Зрительные линии — это лучи, исходящие от глаза и образующие «пирамиду», вершина которой помещается в глазу зрителя и основанием которой служит объект (см. 464). Учение Леонардо о пропорциях в значительной мере построено на этом оптическом законе. Теория зрительной пирамиды была разработана греками, а Леонардо вместе с Лукой Пачоли воспользовался ею для возвеличения роли математической перспективы в живописи. В аналогичном месте Альберти ссылается на «взгляды философов»; здесь нужно понимать теории, перешедшие из псевдоевклидовской оптики в арабскую оптику Альхазена и в средневековую физику Витело.
На различении прерывных и непрерывных величин — quantitá discontinue e continua — основывалось разделение двух математических дисциплин — арифметики и геометрии.
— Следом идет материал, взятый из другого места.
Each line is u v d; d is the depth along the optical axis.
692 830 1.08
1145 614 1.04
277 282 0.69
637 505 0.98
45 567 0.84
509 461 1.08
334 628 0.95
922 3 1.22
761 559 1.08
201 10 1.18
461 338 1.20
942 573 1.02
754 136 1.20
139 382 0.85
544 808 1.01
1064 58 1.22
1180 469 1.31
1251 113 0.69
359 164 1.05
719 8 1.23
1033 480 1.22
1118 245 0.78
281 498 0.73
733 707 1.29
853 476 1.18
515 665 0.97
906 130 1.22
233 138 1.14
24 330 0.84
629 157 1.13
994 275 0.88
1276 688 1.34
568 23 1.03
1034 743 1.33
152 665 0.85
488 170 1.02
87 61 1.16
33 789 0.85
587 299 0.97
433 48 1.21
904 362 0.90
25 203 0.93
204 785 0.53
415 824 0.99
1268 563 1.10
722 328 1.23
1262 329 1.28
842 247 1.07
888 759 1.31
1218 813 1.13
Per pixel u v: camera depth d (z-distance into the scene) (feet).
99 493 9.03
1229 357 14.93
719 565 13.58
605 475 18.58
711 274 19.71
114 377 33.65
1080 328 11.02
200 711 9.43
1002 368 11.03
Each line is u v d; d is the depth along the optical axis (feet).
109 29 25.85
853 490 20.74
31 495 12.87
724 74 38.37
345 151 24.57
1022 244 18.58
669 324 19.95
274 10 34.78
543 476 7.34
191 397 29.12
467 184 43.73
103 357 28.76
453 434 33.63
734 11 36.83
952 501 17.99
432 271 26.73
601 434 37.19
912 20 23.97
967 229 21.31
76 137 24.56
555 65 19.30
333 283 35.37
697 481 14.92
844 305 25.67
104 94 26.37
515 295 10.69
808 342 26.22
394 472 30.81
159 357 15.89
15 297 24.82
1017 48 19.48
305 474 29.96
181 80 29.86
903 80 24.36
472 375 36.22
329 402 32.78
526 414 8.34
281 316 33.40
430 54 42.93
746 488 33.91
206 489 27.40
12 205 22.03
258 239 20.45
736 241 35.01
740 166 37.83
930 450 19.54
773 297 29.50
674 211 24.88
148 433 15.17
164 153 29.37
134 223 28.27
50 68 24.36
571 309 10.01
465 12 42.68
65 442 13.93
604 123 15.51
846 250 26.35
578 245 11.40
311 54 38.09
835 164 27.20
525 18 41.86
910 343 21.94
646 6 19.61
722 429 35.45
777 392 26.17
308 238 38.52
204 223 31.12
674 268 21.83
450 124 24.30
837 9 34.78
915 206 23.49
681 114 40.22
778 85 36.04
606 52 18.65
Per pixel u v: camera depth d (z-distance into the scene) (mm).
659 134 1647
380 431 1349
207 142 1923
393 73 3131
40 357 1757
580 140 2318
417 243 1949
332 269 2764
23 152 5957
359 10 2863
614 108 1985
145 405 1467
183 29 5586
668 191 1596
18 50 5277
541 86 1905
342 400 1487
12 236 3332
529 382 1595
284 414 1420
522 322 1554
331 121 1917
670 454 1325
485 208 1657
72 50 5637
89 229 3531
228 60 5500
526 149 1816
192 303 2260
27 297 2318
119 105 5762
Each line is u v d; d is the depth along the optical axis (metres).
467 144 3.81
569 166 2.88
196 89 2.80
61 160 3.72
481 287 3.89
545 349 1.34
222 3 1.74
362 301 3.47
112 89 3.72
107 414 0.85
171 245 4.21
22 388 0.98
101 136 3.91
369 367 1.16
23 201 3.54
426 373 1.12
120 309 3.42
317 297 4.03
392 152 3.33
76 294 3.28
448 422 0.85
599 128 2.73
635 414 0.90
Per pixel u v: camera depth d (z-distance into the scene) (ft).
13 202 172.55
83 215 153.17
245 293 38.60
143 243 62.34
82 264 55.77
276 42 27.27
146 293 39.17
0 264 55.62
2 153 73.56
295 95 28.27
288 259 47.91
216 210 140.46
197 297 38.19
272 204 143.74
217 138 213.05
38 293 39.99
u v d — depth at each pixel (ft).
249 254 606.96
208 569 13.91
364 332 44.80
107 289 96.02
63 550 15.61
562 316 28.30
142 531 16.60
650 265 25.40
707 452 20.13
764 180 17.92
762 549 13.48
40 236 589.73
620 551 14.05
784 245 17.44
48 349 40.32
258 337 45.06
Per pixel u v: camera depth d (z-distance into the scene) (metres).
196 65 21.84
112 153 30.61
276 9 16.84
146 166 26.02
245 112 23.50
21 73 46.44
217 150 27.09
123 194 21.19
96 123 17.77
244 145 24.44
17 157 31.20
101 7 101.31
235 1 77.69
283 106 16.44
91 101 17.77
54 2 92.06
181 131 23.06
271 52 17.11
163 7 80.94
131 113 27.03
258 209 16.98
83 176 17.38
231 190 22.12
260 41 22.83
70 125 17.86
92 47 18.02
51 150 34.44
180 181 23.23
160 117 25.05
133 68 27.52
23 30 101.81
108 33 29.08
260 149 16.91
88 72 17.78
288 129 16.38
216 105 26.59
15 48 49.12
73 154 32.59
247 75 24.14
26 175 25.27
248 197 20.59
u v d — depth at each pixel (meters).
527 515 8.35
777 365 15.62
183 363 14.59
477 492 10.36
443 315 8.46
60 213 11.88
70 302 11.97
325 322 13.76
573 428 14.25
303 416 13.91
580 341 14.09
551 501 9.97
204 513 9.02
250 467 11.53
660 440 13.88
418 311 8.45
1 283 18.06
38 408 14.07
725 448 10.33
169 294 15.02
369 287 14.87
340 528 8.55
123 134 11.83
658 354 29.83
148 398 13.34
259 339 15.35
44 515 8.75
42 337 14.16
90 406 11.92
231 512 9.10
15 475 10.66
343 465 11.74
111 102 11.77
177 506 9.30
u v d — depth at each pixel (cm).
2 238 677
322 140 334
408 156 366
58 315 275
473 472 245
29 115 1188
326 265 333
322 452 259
Согласно математическим представлениям того времени, для Леонардо число являлось величиной прерывной, а пространство — непрерывной.
464 Т. Р. 11.
Глаз на соответствующем расстоянии и в cоответствующей среде меньше ошибается в своем служении, чем всякое другое чувство, потому что он видит только по прямым линиям, образующим пирамиду, основанием которой делается объект, и доводит его до глаза, как я это намереваюсь доказать. Ухо же сильно ошибается в местоположении и расстоянии своих объектов, потому что образы их доходят до него не по прямым линиям, как до глаза, а по извилистым и отраженным линиям; и часто случается, что далекое кажется ближе, чем соседнее, в силу того пути, который проходят эти образы; хотя звук эха доносится до этого чувства только по прямой линии.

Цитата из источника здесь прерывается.